Ignacio Camacho-ABC
Sánchez ha redoblado el poder y la confianza al jefe de su aparato de propaganda para gobernar en perenne estado de campaña
El expresidente andaluz Rodríguez de la Borbolla solía decir que una cosa es ejercer el poder y otra el Gobierno, porque el primero tiende a satisfacer un interés personal y el segundo procura resolver los problemas del pueblo. Si el presidente Sánchez estuviese interesado en gobernar habría despedido a su jefe de gabinete -un especialista en técnicas electorales- por entender que ya ha cumplido con su trabajo, y lo hubiera sustituido por un alto funcionario con experiencia en los entresijos de la gestión del Estado: un perfil como el que González y Zapatero encontraron en José Enrique Serrano. Pero en vez de eso, lo que ha hecho ha sido reforzarlo por el procedimiento de incrementar las competencias de su cargo, convirtiéndolo en otro vicepresidente de facto. La decisión inviste a Iván Redondo como centurión de los guardias pretorianos que blindarán al líder en un círculo de poder reservado, una estructura paralela que controlará los verdaderos resortes del mando.

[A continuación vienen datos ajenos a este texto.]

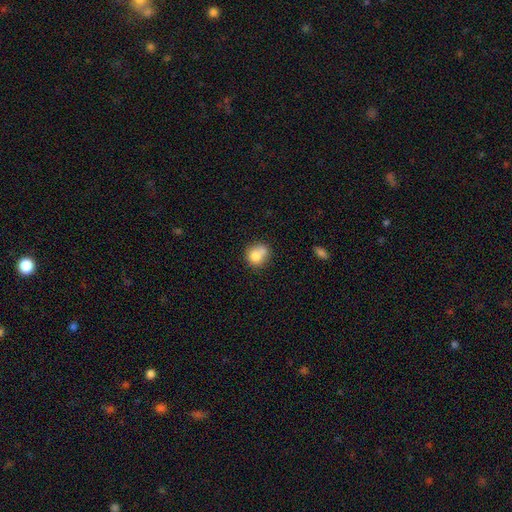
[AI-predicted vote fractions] smooth 77%, featured or disk 13%, star or artifact 10%. Down the decision tree: how rounded — round (75%); merging — none (44%).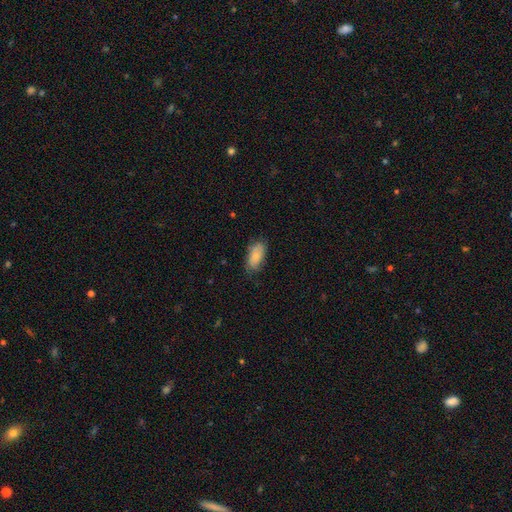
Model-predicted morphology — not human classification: smooth 81%, featured or disk 13%, star or artifact 6%. Down the decision tree: how rounded — in between (91%); merging — none (70%).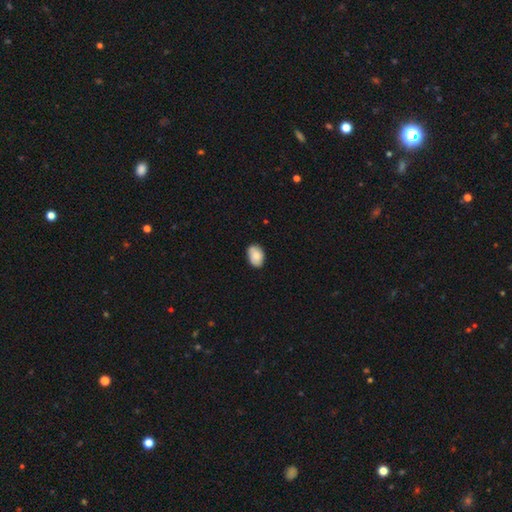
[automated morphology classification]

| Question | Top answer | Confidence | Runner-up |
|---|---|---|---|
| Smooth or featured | smooth | 79% | featured or disk (14%) |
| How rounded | in between | 85% | round (14%) |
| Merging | none | 79% | minor disturbance (17%) |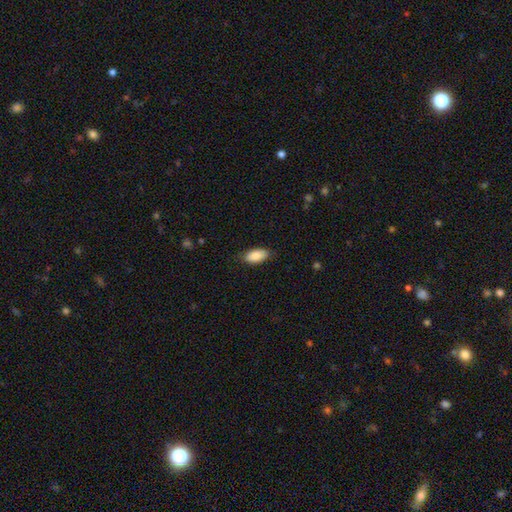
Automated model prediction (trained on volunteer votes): Smooth or featured? Predicted: smooth (p=0.88). How rounded? Predicted: in between (p=0.92). Merging? Predicted: none (p=0.81).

Lo significativo de la medida es que el primer ministro otorga la posición de máxima confianza al cerebro y jefe de su aparato de propaganda. Es decir, que la estrategia publicitaria ocupa entre las prioridades de La Moncloa un espacio de cenital importancia. Es en esa clave como hay que interpretar el cambio de la fecha tradicional del Consejo de Ministros, del viernes al martes, para condicionar la agenda política y mediática, que como bien explicó ayer Ramón Pérez-Maura pierde gran parte de su repercusión e influencia los fines de semana. Un truco similar lo sugería a principios de este siglo un personaje de «El ala oeste de la Casa Blanca», no en vano serie favorita del asesor plenipotenciario recién ascendido en el organigrama. Se trata de utilizar el Ejecutivo como caja de resonancia, de subordinar eso que ahora se llama, con un anglicismo, la gobernanza a una tensión comunicativa que mantenga toda la legislatura en estado perenne de campaña. De paso, el cambio colapsa el calendario de las sesiones de control y achica el campo a la oposición parlamentaria. No hay puntada sin hilo bajo la apariencia de una mera rutina burocrática.

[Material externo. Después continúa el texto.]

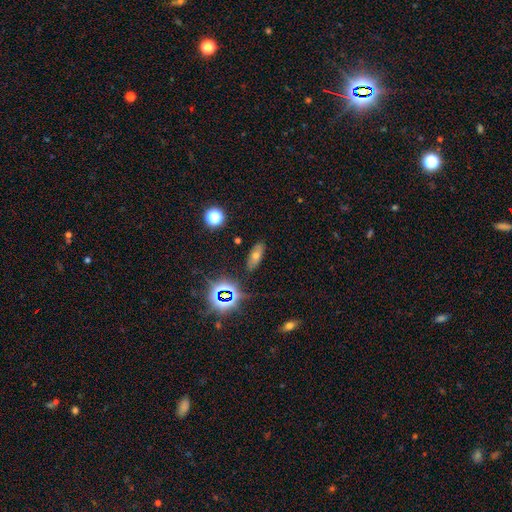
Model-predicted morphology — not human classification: Q: Smooth or featured?
A: smooth (45%); runner-up: star or artifact (34%)
Q: Merging?
A: none (84%); runner-up: minor disturbance (11%)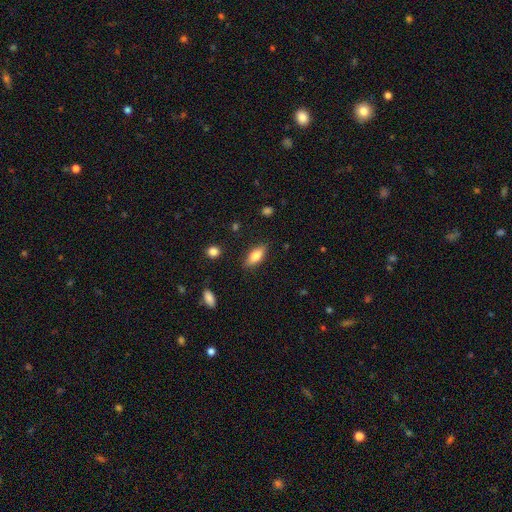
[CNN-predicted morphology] smooth_or_featured: smooth (p=0.76) [alt: featured or disk p=0.16]
how_rounded: in between (p=0.79) [alt: cigar-shaped p=0.18]
merging: none (p=0.85) [alt: minor disturbance p=0.11]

Este Gobierno va a funcionar con una atención puntillosa, obsesiva, por la venta de su acción política. No sólo por dominar las tertulias, copar los titulares o dirigir la conversación en las redes sociales, sino por planificar su trabajo como una especie de spot constante. La comunicación no será el complemento, sino el eje, la base sobre la que planificar cada movimiento, cada iniciativa, cada proyecto. Así fue también durante el último año y medio, con la coartada de que se trataba de un mandato provisional, de un interregno limitado por la falta de mayoría en el Congreso. Pero ahora no es un recurso: es un modelo. El del concepto posmoderno de la política de diseño, a cuyo servicio las instituciones se transforman en un sonajero.